Toen we in de avond aankwamen was het “friorito” (kouwetjes; Peruanen zijn dol op verkleinwoorden). Overdag is het hier echter lekker warm en zonnig (ca. 25 graden), zodra de ochtendmist door de zon opgelost is. In dit woestijngebied valt vrijwel nooit regen.
We verbleven drie nachten en twee dagen in Chimbote en we zijn nu tweeënhalve week in Peru, hetgeen wel een eeuwigheid lijkt.
In Peru toeteren auto’s vaak. Soms uit ongeduld, maar meestal om schapen, koeien, honden en vooral mensen te waarschuwen of om passagiers op te pikken. Het vee is dit blijkbaar gewend, want het gaat vanzelf aan de kant.
Peruanen zijn praktisch en simpel:
– Taller Rio Santa (een garage langs de heilige rivier)
– Hostal Casma (een hotelletje in Casma)
– Radio Pan Americana (een radiostation langs de Pan-Amerikaanse weg)
– Restaurante El Viajero (restaurant de reiziger langs de weg)
Voor andere reizigers: een eenvoudig, redelijk comfortabel hotelletje (“hostal” of “alojemiento”) kost ongeveer 7-15 euro voor twee personen, afhankelijk van de grootte van de plaats en de ontwikkeling van het toerisme in de plaats. Een middagmaaltijd (‘almuerzo”) kost ongeveer 1,50-2 euro per persoon. Wij geven de voorkeur aan een keuzemenu, omdat dit altijd vers gemaakt is. Een avondmaaltijd (“cena”) kost ongeveer 5-7 euro per persoon. Omdat wij meestal geen zin hebben in een warm ontbijt (“desayuno”, meestal rijst met …), zorgen we vrijwel altijd zelf voor een ontbijt (ca. 1-1,50 euro per persoon). “Pan” (brood) met “palta” (avocado) en tomaten en/of kaas is heel geschikt.
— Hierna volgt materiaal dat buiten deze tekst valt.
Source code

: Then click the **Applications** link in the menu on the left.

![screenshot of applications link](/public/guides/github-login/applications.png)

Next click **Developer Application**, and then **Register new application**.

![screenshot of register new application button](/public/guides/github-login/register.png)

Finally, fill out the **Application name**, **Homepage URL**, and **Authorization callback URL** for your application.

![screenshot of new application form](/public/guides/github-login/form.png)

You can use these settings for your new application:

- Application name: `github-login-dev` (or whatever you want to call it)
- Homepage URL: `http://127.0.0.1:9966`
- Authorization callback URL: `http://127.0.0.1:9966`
We hebben een dompelaar bij ons om zelf koffie of thee te zetten, wat we meestal met kraanwater doen (op grotere hoogte of in het geval van gechloreerd water in grote steden kun je dit beter een poosje laten doorkoken). We kopen elke dag minstens één fles water van 2,5 liter (ca. 80 cent), waarmee we onze 1 literflessen, die we meenemen in een flessendrager, bijvullen. Af en toe kopen we een stukje chocola van het merk Triangula (rode verpakking, driehoekig) of Sublime (witte chocolade met kleine stukjes pinda), ca. 30 cent. Per dag geven we samen ongeveer 35-40 euro uit. We proberen om de afstanden die we reizen te beperken, want er is overal wat te zien of te beleven. (We reizen bewust niet van bezienswaardigheid naar bezienswaardigheid. Peru is het twintigste grootste land van de wereld.) Wanneer je grotere afstanden reist, zullen de kosten per dag hoger uitvallen. We kiezen er wel vaak voor om een wat duurdere “carros” (collectieve taxi) te gebruiken om de reistijd te beperken. Dit is ook wat comfortabeler, tenzij een medepassagier toevallig een “borracho” (dronkaard) is en het voortdurend over “plata” (geld) heeft. Je kunt op deze wijze vaak ook wat meer van de omgeving zien. Als je een aardige, niet al te haastige chauffeur treft, hetgeen vaak het geval is, dan is hij ook bereid om even te stoppen om je een mooie foto te laten nemen. Soms gaat hij dan ook zelf foto’s nemen, omdat hij ziet hoe mooi zijn land eigenlijk is!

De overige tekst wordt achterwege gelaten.